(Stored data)
──────────

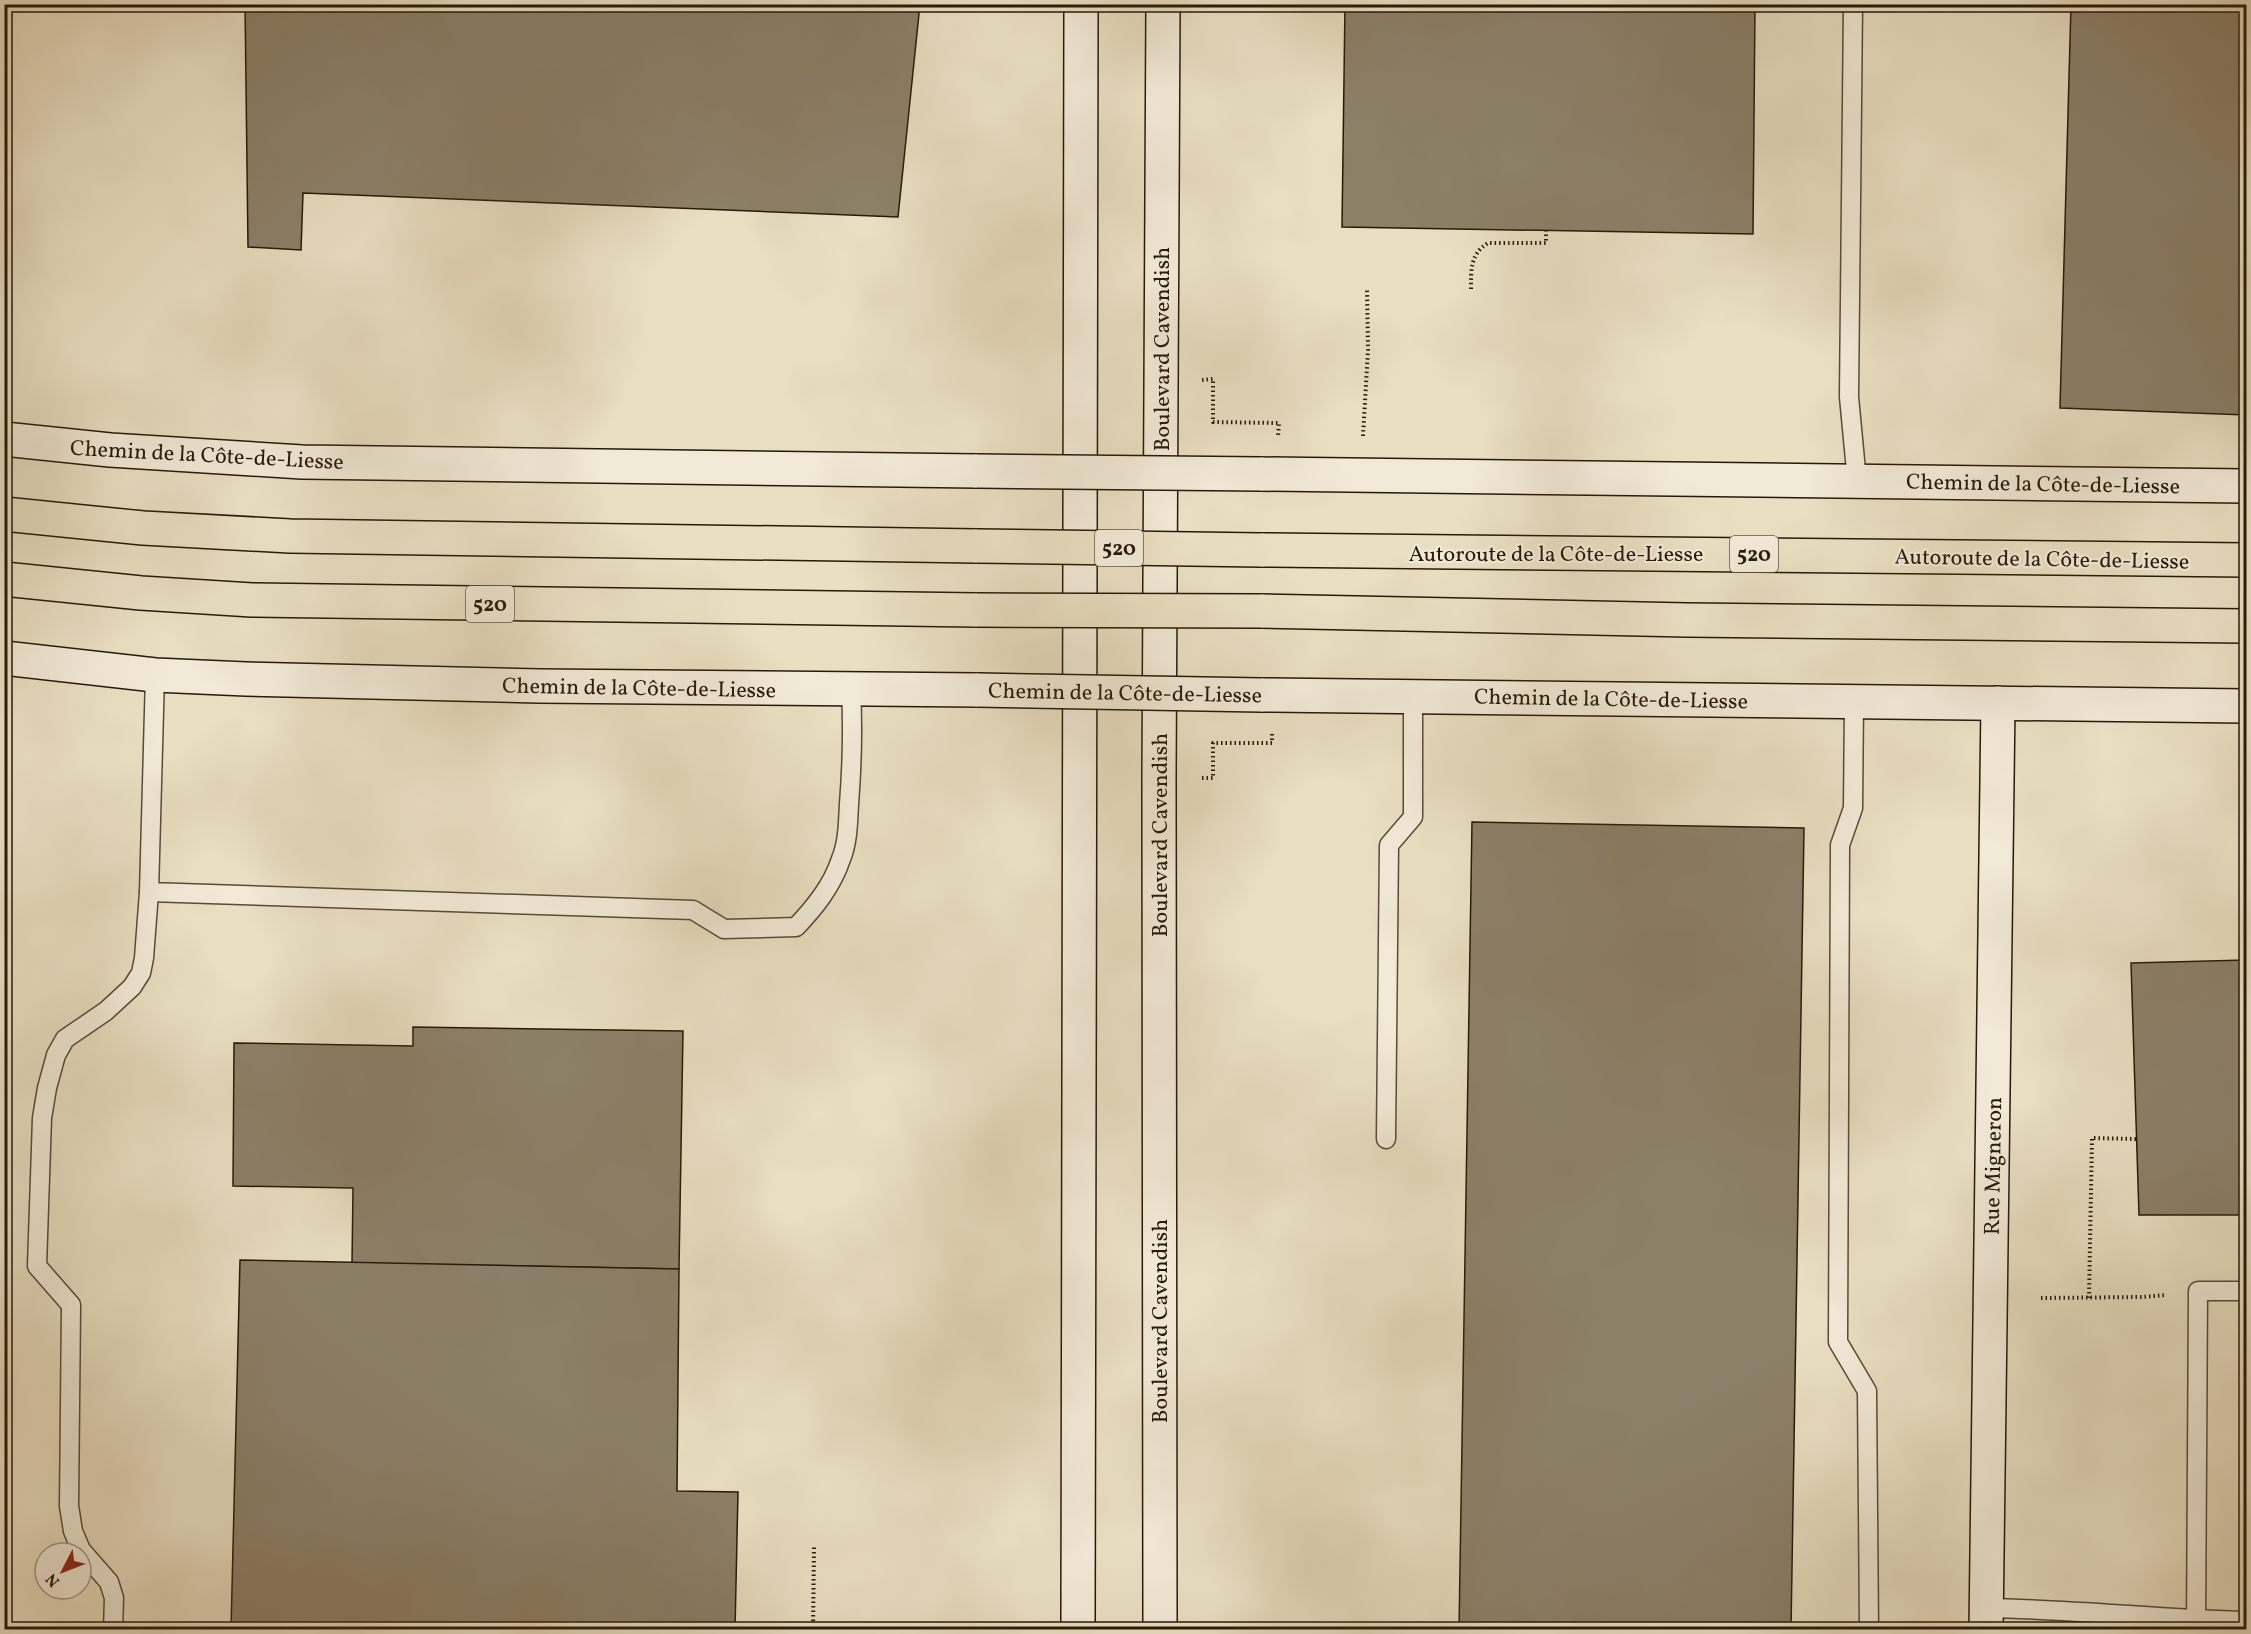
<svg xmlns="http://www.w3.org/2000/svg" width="2251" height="1634" font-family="Vollkorn,serif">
  <rect width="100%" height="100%" fill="#e9dfc2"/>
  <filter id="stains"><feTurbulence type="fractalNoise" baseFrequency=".00333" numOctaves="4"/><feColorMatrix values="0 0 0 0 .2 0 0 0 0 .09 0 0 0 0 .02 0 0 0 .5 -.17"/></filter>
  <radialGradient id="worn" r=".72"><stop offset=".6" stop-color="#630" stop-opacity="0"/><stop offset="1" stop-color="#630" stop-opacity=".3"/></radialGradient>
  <g fill="#8c8069" stroke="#271a09" stroke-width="1.5">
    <polygon points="245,4 920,4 898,217 303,193 301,250 248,247"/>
    <polygon points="1345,4 1755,4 1753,234 1342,227"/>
    <polygon points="2071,4 2246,4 2246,415 2060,408"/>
    <polygon points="1472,822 1804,828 1791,1630 1459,1630"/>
    <polygon points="2246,960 2246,1215 2139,1215 2131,963"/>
    <polygon points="413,1027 683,1031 679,1269 352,1263 353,1188 233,1186 234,1043 413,1046"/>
    <polygon points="240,1260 679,1269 677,1491 738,1492 735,1630 231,1630"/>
  </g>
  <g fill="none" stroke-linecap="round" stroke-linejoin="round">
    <defs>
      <g id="lane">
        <polyline points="1853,4 1849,397 1857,481"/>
        <path d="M155,675L149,892L693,910L724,929L796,927C815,907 832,886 841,859C848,842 848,822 849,804C852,766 853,728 851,689"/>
        <polyline points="1854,702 1853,808 1840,845 1838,1342 1867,1391 1869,1630"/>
        <polyline points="1386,1139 1389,845 1413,817 1413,696"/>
        <path d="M1986,1608C2073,1609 2160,1619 2246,1621"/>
        <polyline points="113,1630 114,1598 109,1582 81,1550 73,1531 69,1506 71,1305 37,1266 42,1118 47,1088 56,1055 65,1039 106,1011 132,987 141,973 144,958 149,892"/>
        <polyline points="2196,1630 2198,1291 2246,1291"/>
      </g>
      <g id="secondary">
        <polyline points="4,439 110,450 302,462 977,471"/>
        <polyline points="1260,474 2246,486"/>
        <polyline points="4,658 155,675 246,679 539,686 978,690"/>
        <polyline points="1261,695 2246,706"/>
        <polyline points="1078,1630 1081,4"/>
        <polyline points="1160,1630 1159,777 1163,4"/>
        <polyline points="1986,1630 1998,703"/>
      </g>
      <g id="highway">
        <polyline points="4,514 143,528 290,536 977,546"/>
        <polyline points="1261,550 2246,560"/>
        <polyline points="4,579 141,593 252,600 977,610"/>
        <polyline points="1261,611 1687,620 2246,626"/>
      </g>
    </defs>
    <use href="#lane" stroke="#584b37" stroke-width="21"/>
    <use href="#secondary" stroke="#271a09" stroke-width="36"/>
    <use href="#highway" stroke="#271a09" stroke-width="36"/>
    <g stroke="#271a09" stroke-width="4" stroke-dasharray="1.5 3" stroke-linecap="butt">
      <path d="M1471,289C1471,270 1470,254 1488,243H1546V231"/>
      <polyline points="1202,380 1213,379 1213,422 1279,423 1278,436"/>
      <polyline points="1363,436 1368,350 1367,288"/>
      <polyline points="1202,778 1213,778 1213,743 1272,743 1272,734"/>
      <polyline points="2041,1298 2142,1297 2166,1295"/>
      <polyline points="2089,1298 2092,1138 2137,1139"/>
      <polyline points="813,1630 814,1547"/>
    </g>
    <use href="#lane" stroke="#f1ead7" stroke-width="18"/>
    <use href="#secondary" stroke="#f1ead7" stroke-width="33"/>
    <use href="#highway" stroke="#e9dfc2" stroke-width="33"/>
    <defs>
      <g id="secondary-bridge">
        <polyline points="977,471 1260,474"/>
        <polyline points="978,690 1261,695"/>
      </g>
      <g id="highway-bridge">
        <polyline points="977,546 1261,550"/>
        <polyline points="977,610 1261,611"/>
      </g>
    </defs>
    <use href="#secondary-bridge" stroke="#271a09" stroke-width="36" stroke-linecap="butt"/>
    <use href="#highway-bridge" stroke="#271a09" stroke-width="36" stroke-linecap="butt"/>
    <use href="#secondary-bridge" stroke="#f1ead7" stroke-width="33"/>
    <use href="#highway-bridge" stroke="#e9dfc2" stroke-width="33"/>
  </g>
  <g text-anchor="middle" stroke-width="4.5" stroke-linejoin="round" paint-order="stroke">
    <g fill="#f1ead7" stroke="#645847" stroke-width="1.5">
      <rect x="1095" y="530" width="48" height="36" rx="4.5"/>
      <rect x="1730" y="536" width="48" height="36" rx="4.5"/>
      <rect x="466" y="586" width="48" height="36" rx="4.5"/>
    </g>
    <g font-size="21" font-weight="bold" fill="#271a09">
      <text x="1119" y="555">520</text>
      <text x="1754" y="561">520</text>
      <text x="490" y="611">520</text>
    </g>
    <g font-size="22" fill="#271a09" stroke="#f1ead7">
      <text transform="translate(1161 349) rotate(-90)" y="8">Boulevard Cavendish</text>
      <text transform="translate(207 454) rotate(3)" y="8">Chemin de la Côte-de-Liesse</text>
      <text transform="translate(2043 483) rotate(1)" y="8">Chemin de la Côte-de-Liesse</text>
      <text x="1556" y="561">Autoroute de la Côte-de-Liesse</text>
      <text transform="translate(2042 558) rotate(1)" y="8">Autoroute de la Côte-de-Liesse</text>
      <text transform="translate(639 687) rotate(1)" y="8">Chemin de la Côte-de-Liesse</text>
      <text transform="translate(1125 692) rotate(1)" y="8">Chemin de la Côte-de-Liesse</text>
      <text transform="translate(1611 698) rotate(1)" y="8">Chemin de la Côte-de-Liesse</text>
      <text transform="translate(1159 835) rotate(-90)" y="8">Boulevard Cavendish</text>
      <text transform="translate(1992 1166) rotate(-89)" y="8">Rue Migneron</text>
      <text transform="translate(1159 1321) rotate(-90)" y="8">Boulevard Cavendish</text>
    </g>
  </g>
  <rect width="2251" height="1634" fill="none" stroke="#e9dfc2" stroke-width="24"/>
  <rect x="6" y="6" width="2239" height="1622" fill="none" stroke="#271a09" stroke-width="3"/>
  <rect x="12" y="12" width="2227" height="1610" fill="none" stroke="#271a09" stroke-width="1.5"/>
  <g transform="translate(63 1571) rotate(228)"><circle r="28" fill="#f1ead7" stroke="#a09785" stroke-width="1.5"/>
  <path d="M0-4.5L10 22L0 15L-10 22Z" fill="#8f2418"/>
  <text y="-9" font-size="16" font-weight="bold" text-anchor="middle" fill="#271a09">N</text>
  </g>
  <rect width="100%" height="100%" filter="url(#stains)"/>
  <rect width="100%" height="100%" fill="url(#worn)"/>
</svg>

──────────

Go through the entries above and pull out each line with "worn" in it.

▶ OUTPUT BELOW
  <radialGradient id="worn" r=".72"><stop offset=".6" stop-color="#630" stop-opacity="0"/><stop offset="1" stop-color="#630" stop-opacity=".3"/></radialGradient>
  <rect width="100%" height="100%" fill="url(#worn)"/>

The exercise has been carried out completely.